以前にアップした「
2つの美術館」の記事があった9月24日付けNZZ(新チューリヒ新聞)には、もうひとつ日本美術の記事がありました。
2つの美術館のあとゴタゴタしまして、アップが遅くなりました
タイトルは「漆黒を読み取る」で、その下には「
伊東深水の作品は全て黒髪をめぐっている・・・しかし日本文化そのものも、この黒い導きの糸に貫かれている」と書かれています。
スイスの美術館に展示されている伊東深水作品と「黒髪文化」を解説した記事です。
私は知りませんでしたが、伊東深水の絵も木版画になっているのですね
![](https://blogimg.goo.ne.jp/img_emoji/cat_5.gif)
江戸時代からの伝統と言えるでしょう。
以下内容の要点です。
深い黒髪は絵画における際立ったエレメントであり、白い顔と紅い唇を一層際立たせる。
洗髪の後で髪を梳るのは、日本伝統の柘植の櫛である。
髪は一種の「表示」である。
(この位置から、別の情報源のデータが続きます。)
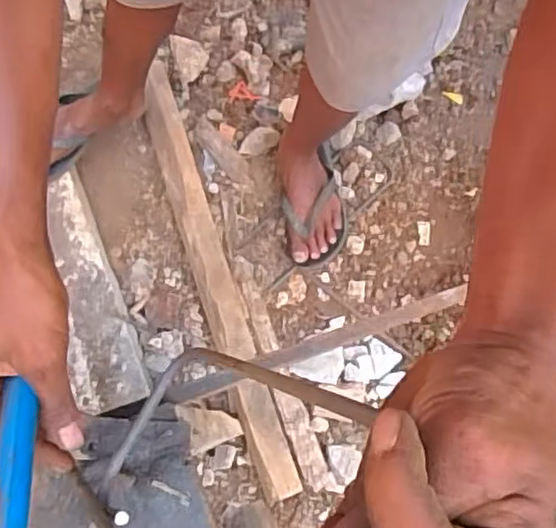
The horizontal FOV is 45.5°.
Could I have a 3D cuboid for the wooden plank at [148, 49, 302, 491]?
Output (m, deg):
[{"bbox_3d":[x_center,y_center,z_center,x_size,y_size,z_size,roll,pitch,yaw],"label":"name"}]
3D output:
[{"bbox_3d":[-0.129,0.013,1.265,0.085,0.047,0.848,-17,77,-4],"label":"wooden plank"}]

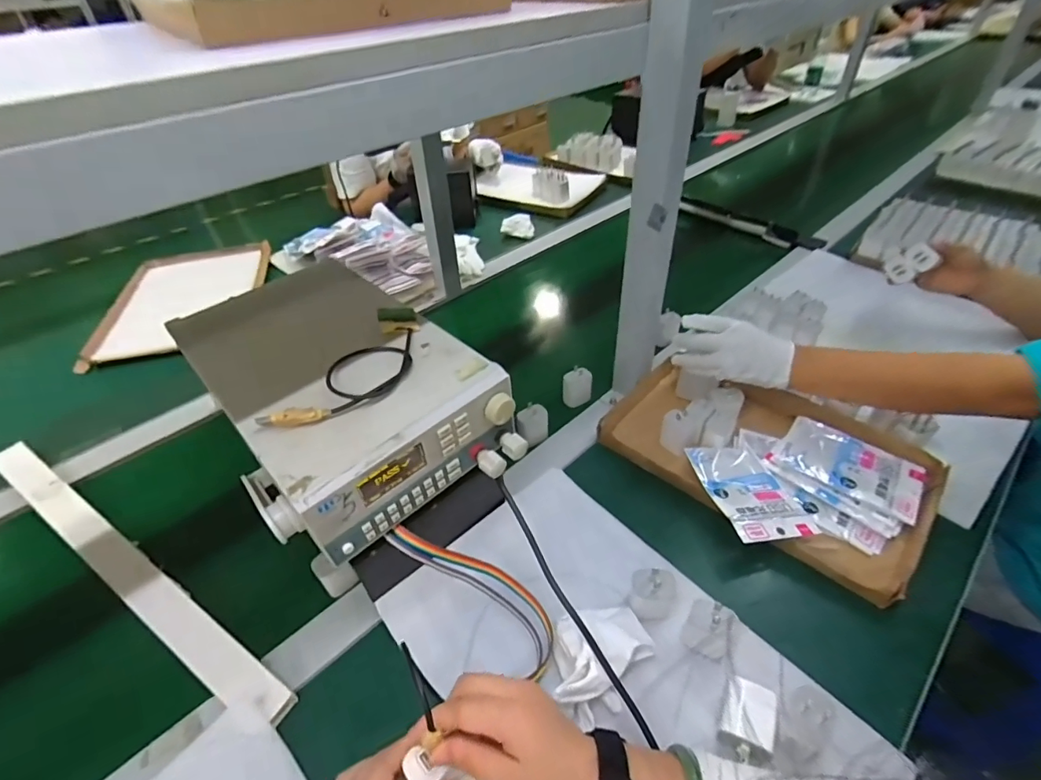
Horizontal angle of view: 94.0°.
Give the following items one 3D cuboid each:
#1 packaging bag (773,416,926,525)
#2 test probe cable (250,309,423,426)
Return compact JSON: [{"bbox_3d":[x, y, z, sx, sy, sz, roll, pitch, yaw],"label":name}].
[{"bbox_3d":[0.402,0.088,0.591,0.149,0.013,0.092,30,52,31],"label":"packaging bag"},{"bbox_3d":[-0.151,-0.022,0.468,0.073,0.018,0.191,16,46,19],"label":"test probe cable"}]

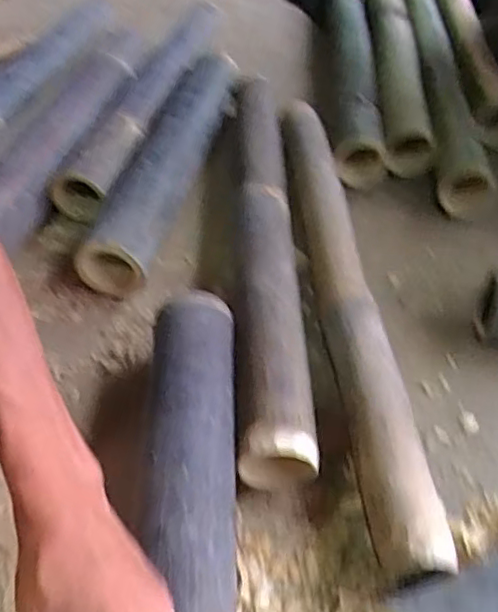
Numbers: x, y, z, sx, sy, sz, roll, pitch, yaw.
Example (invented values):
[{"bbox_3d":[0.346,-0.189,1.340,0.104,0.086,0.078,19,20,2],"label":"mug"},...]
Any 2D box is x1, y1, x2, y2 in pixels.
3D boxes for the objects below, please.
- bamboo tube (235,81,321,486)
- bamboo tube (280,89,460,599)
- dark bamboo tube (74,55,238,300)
[{"bbox_3d":[0.012,-0.075,0.721,0.066,0.081,0.604,-1,45,-2],"label":"bamboo tube"},{"bbox_3d":[0.098,-0.020,0.671,0.059,0.070,0.650,-2,45,-3],"label":"bamboo tube"},{"bbox_3d":[-0.102,-0.202,0.852,0.088,0.085,0.469,10,46,9],"label":"dark bamboo tube"}]

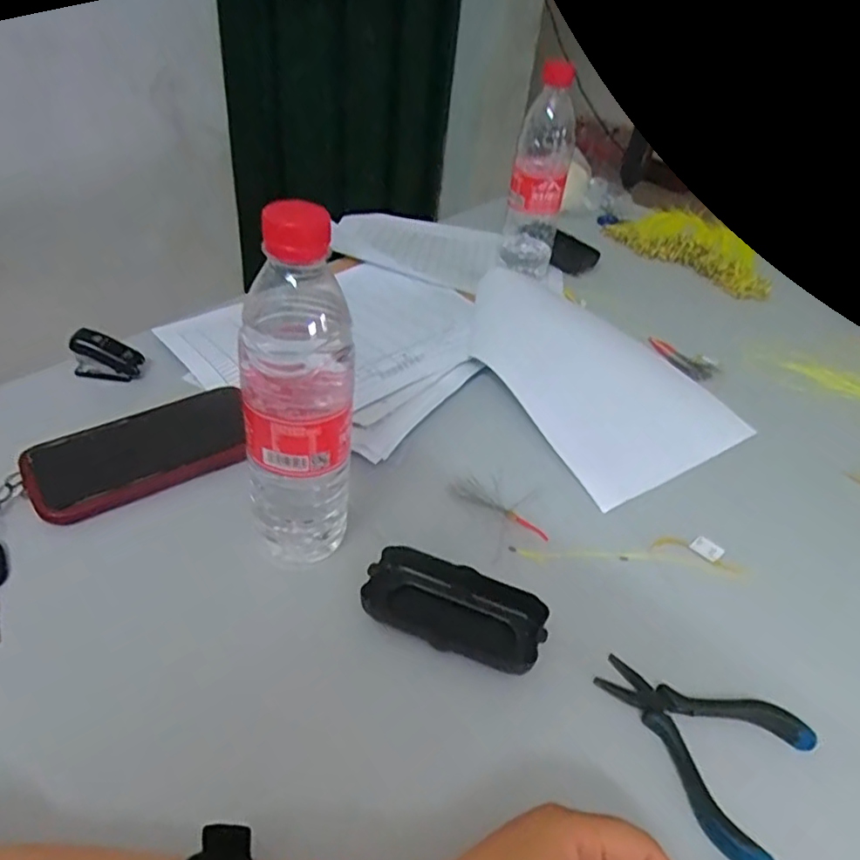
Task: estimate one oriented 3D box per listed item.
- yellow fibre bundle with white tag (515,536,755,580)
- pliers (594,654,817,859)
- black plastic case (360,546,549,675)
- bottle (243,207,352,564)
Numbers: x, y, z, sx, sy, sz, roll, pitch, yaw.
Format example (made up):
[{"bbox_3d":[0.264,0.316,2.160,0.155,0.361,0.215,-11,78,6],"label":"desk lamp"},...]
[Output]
[{"bbox_3d":[0.143,0.088,0.451,0.169,0.004,0.031,4,41,-4],"label":"yellow fibre bundle with white tag"},{"bbox_3d":[0.148,0.171,0.352,0.110,0.011,0.089,30,46,24],"label":"pliers"},{"bbox_3d":[0.015,0.111,0.390,0.110,0.024,0.048,19,42,13],"label":"black plastic case"},{"bbox_3d":[-0.076,-0.014,0.356,0.062,0.218,0.061,-4,42,-13],"label":"bottle"}]

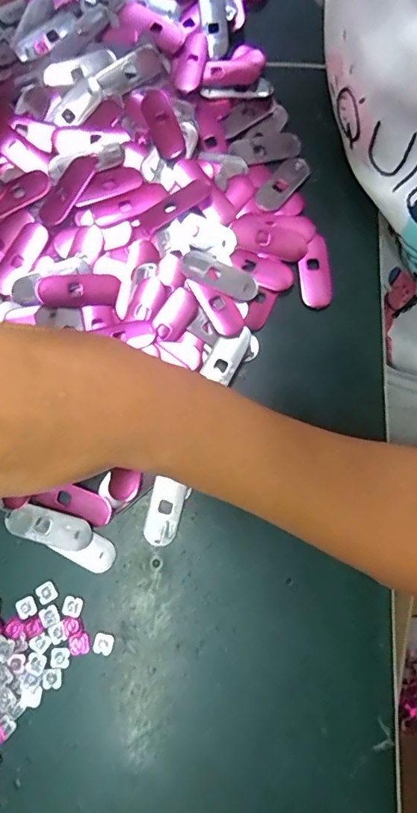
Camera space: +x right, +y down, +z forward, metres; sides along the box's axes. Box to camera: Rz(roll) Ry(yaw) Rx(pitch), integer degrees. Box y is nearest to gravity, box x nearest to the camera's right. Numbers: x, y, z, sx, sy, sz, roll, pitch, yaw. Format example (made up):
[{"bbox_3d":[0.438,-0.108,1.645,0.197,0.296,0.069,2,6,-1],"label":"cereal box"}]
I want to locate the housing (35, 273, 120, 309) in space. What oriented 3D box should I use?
[{"bbox_3d":[-0.078,-0.070,0.298,0.048,0.007,0.018,-9,79,-16],"label":"housing"}]

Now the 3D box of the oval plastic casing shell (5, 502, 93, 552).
[{"bbox_3d":[-0.091,0.068,0.278,0.048,0.004,0.020,13,79,2],"label":"oval plastic casing shell"}]

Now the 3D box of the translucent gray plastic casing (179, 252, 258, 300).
[{"bbox_3d":[0.006,-0.080,0.301,0.048,0.008,0.018,22,79,4],"label":"translucent gray plastic casing"}]

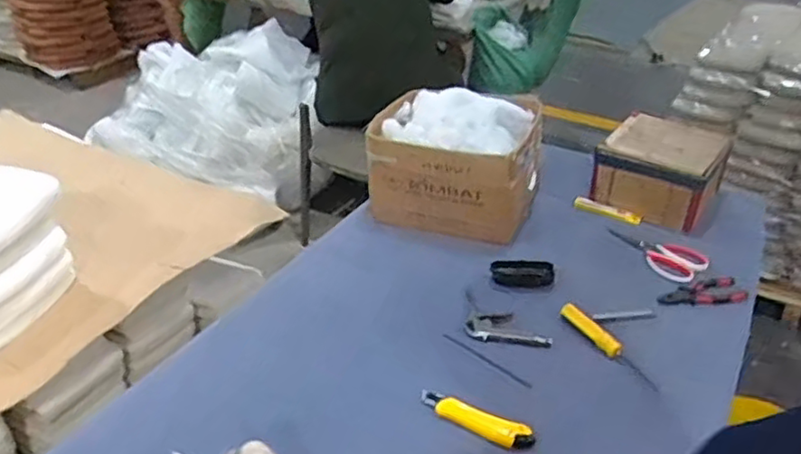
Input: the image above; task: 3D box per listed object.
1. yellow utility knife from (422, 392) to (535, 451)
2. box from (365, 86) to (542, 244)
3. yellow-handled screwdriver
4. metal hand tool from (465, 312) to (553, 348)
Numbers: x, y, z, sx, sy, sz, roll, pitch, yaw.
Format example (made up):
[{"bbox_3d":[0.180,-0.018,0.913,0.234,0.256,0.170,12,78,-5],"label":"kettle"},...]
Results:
[{"bbox_3d":[0.106,0.267,0.915,0.165,0.019,0.037,16,37,26],"label":"yellow utility knife"},{"bbox_3d":[0.103,-0.123,1.278,0.311,0.218,0.210,8,34,14],"label":"box"},{"bbox_3d":[0.318,0.179,1.013,0.034,0.025,0.187,-19,36,-25],"label":"yellow-handled screwdriver"},{"bbox_3d":[0.172,0.161,1.051,0.133,0.011,0.066,5,33,10],"label":"metal hand tool"}]

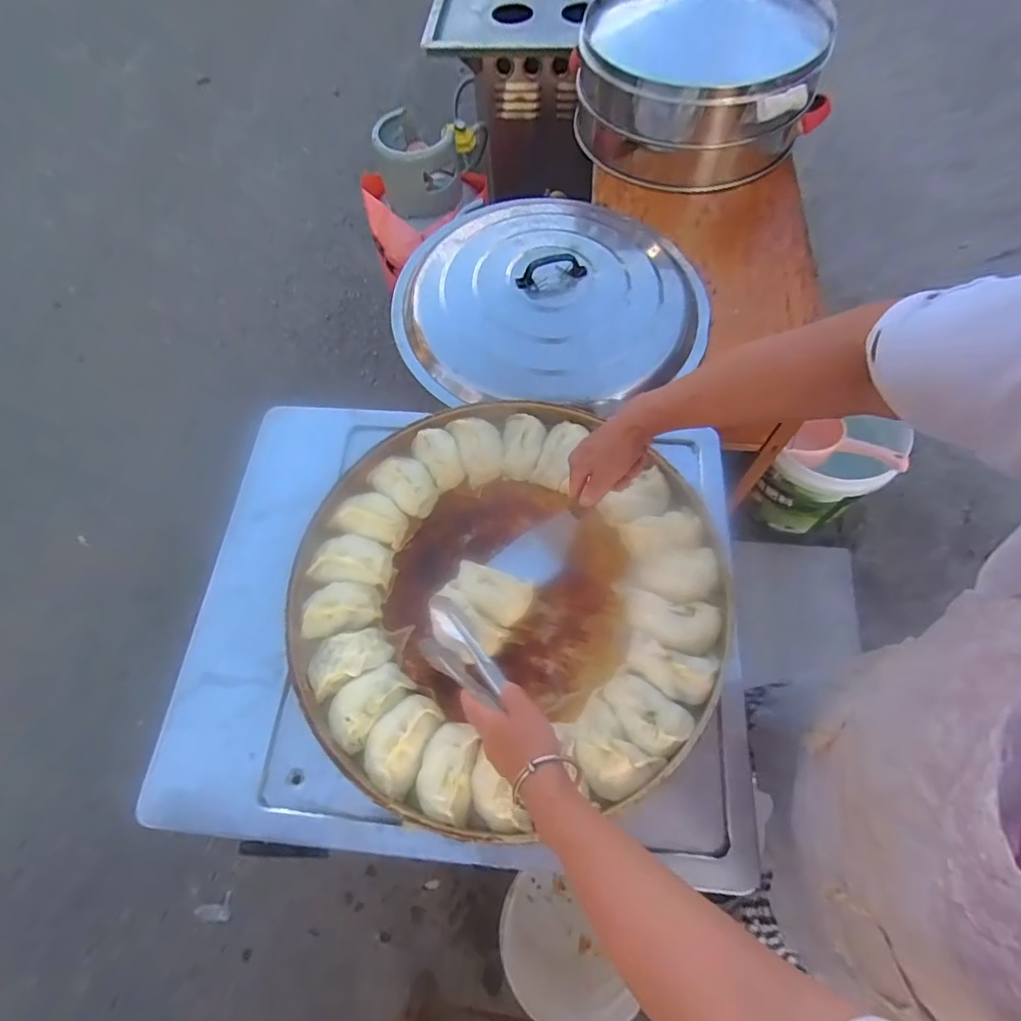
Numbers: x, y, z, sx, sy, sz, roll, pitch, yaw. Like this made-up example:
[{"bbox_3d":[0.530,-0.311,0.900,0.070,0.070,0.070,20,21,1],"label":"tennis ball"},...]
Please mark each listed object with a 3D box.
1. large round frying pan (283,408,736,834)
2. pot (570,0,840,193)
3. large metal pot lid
[{"bbox_3d":[-0.008,0.101,0.679,0.526,0.091,0.535,-2,65,4],"label":"large round frying pan"},{"bbox_3d":[0.381,-0.911,1.067,0.492,0.220,0.397,15,67,11],"label":"pot"},{"bbox_3d":[0.069,-0.404,0.939,0.537,0.076,0.471,-2,65,4],"label":"large metal pot lid"}]

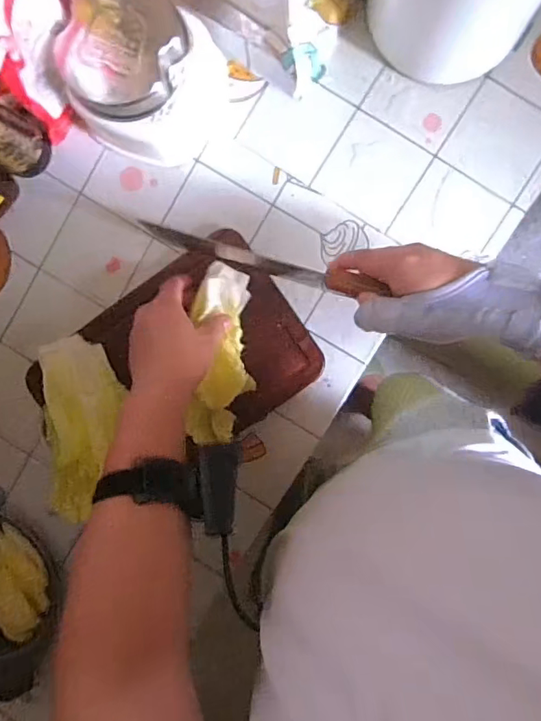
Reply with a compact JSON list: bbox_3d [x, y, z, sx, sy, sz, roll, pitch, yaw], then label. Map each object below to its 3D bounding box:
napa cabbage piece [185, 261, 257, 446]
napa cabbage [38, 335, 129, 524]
[{"bbox_3d":[-0.050,-0.004,0.524,0.060,0.042,0.188,5,94,3],"label":"napa cabbage piece"},{"bbox_3d":[-0.196,0.066,0.523,0.074,0.029,0.183,-7,75,4],"label":"napa cabbage"}]

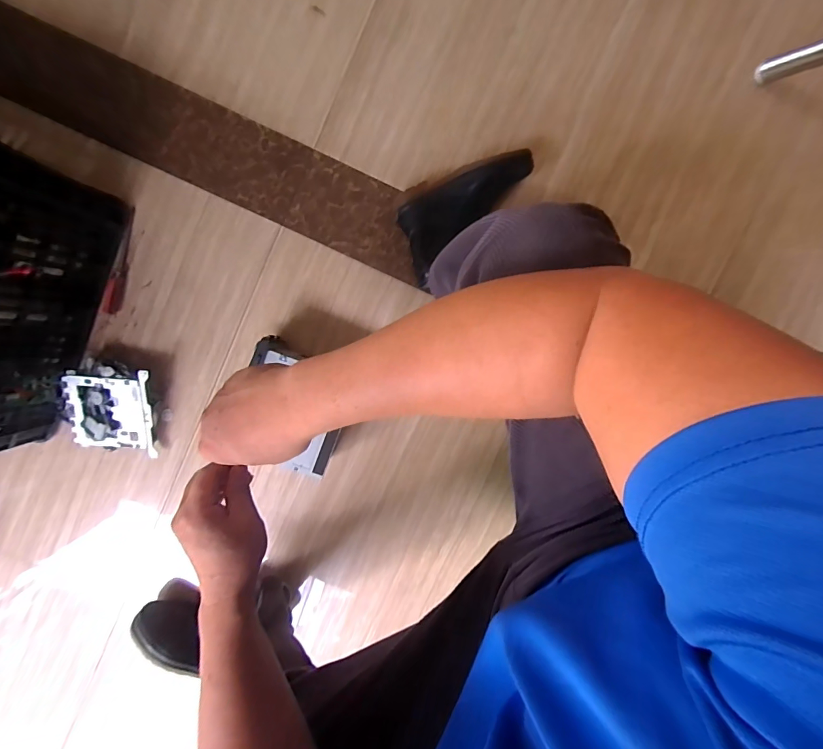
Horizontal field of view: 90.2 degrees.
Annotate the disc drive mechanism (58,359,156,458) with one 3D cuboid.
[{"bbox_3d":[-0.532,0.061,0.735,0.143,0.058,0.162,5,106,-8],"label":"disc drive mechanism"}]

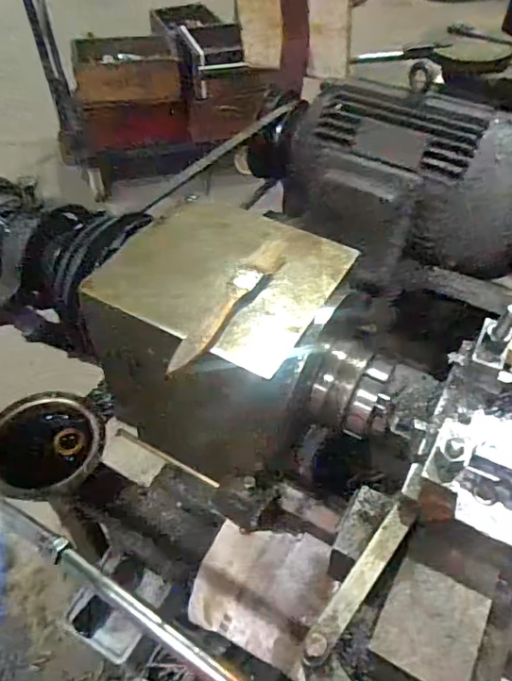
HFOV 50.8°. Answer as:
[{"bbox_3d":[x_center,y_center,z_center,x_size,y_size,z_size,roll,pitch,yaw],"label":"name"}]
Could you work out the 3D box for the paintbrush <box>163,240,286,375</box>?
[{"bbox_3d":[-0.017,-0.031,0.397,0.023,0.008,0.145,26,53,19],"label":"paintbrush"}]

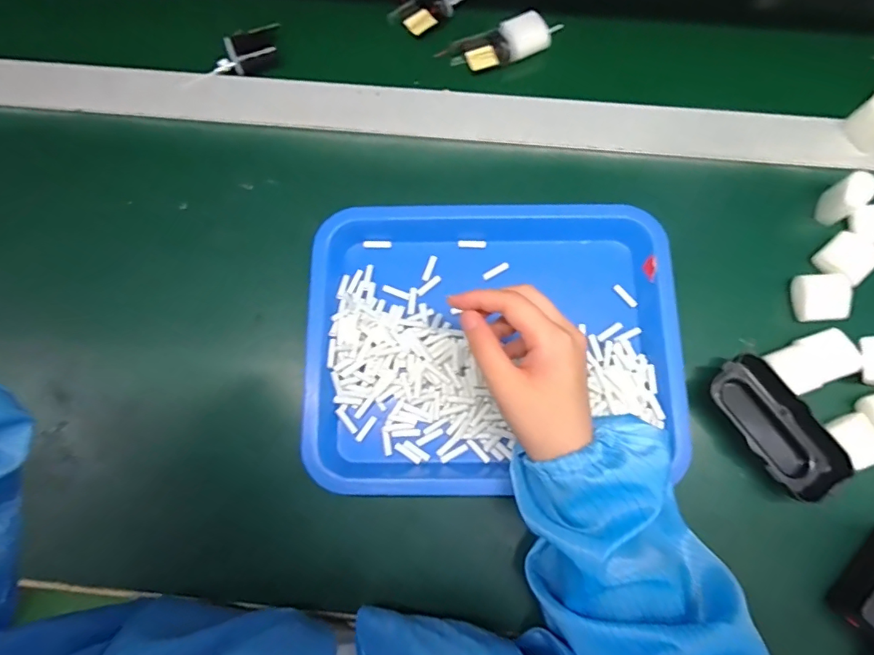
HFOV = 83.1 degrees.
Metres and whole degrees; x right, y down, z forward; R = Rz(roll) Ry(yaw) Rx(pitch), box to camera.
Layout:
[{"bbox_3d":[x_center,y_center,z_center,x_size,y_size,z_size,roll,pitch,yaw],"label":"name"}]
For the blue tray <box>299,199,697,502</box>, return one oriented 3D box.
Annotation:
[{"bbox_3d":[0.042,0.009,0.394,0.276,0.038,0.228,-2,77,0],"label":"blue tray"}]

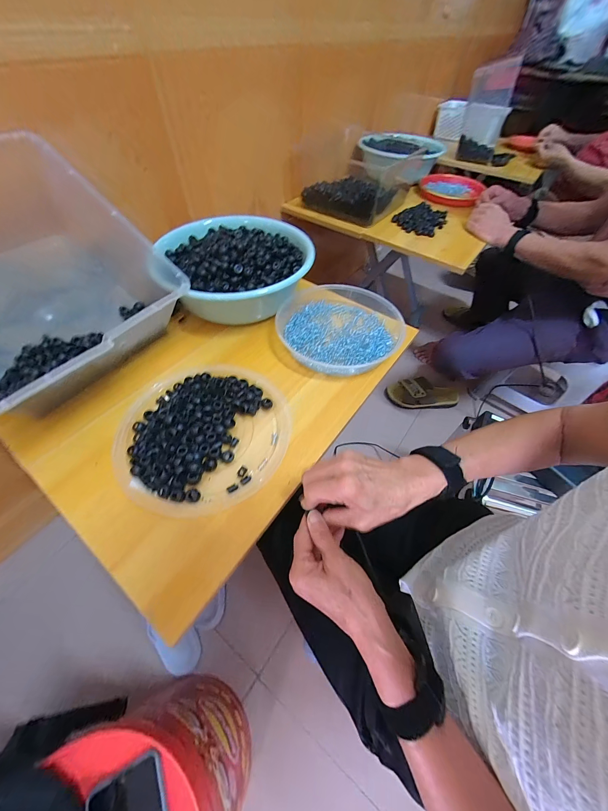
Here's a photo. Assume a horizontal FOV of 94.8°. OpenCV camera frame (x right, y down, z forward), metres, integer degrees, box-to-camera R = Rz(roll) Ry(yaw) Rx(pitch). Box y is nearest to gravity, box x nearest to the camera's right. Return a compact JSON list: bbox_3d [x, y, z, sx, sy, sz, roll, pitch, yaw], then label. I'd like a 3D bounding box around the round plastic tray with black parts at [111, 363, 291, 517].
[{"bbox_3d":[-0.144,0.030,0.401,0.232,0.028,0.232,1,54,-1],"label":"round plastic tray with black parts"}]

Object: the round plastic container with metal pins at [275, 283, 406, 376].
[{"bbox_3d":[0.068,-0.159,0.533,0.230,0.041,0.230,1,55,-2],"label":"round plastic container with metal pins"}]

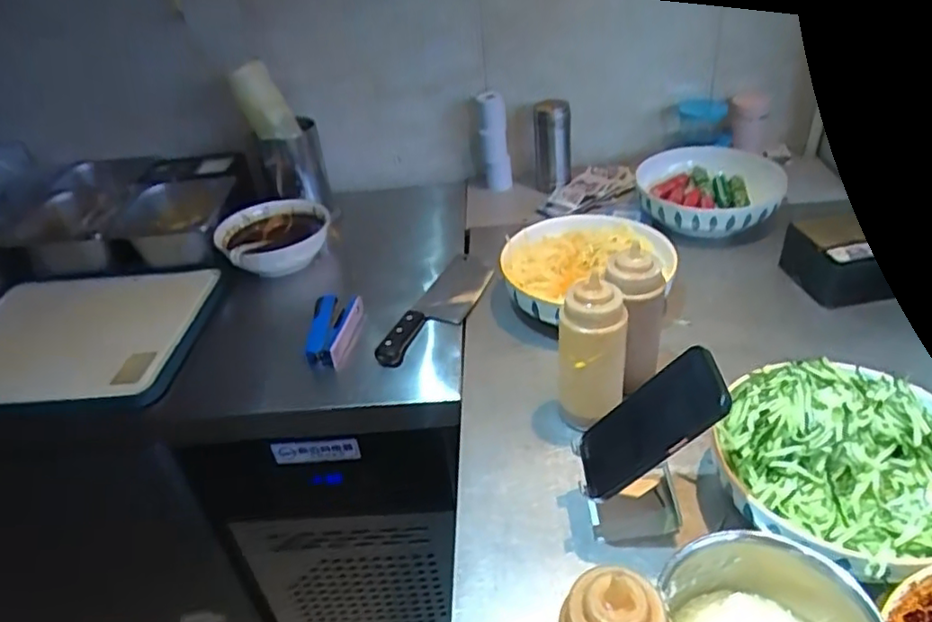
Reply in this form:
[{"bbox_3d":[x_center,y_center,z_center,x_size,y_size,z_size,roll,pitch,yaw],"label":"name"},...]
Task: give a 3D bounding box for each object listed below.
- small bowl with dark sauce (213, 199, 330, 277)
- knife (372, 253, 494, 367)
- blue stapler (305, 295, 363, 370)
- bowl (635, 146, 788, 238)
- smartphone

子供、娘、未婚女性、既婚女性、御所の女官、遊女など、夫々、独自の髪型があった。古い時代、女性は結婚すると眉を剃り落とし、鉄漿で歯を黒く染めた。
武士は兜をかぶる場合のため月代を剃っていた。明治時代にちょん髷が禁止されると男性は暫く戸惑った。当時は、これを揶揄する慣用句があった。(「散切り頭を叩いてみれば文明開化の音がする」のことですね)
・・・それにしても、兜不要の農工商の方々も月代を剃っていたのは、暗黙の社会的お約束だったのでしょうか・・・
神社仏閣では今でも奉納された大量の髪を見ることができる。
(つまり「髪の霊的力」が信じられていたということでしょうか)
谷崎潤一郎は重要な随筆「陰翳礼讃」の中で、日本伝統の美の世界を描写している。
最近では、2007年に園子温監督が、映画「エクステ」で、ホラー的な髪を扱っている。
住んでいないせいもあるけど、最近の日本映画のことは知りません。この記事の筆者は良く知ってますね。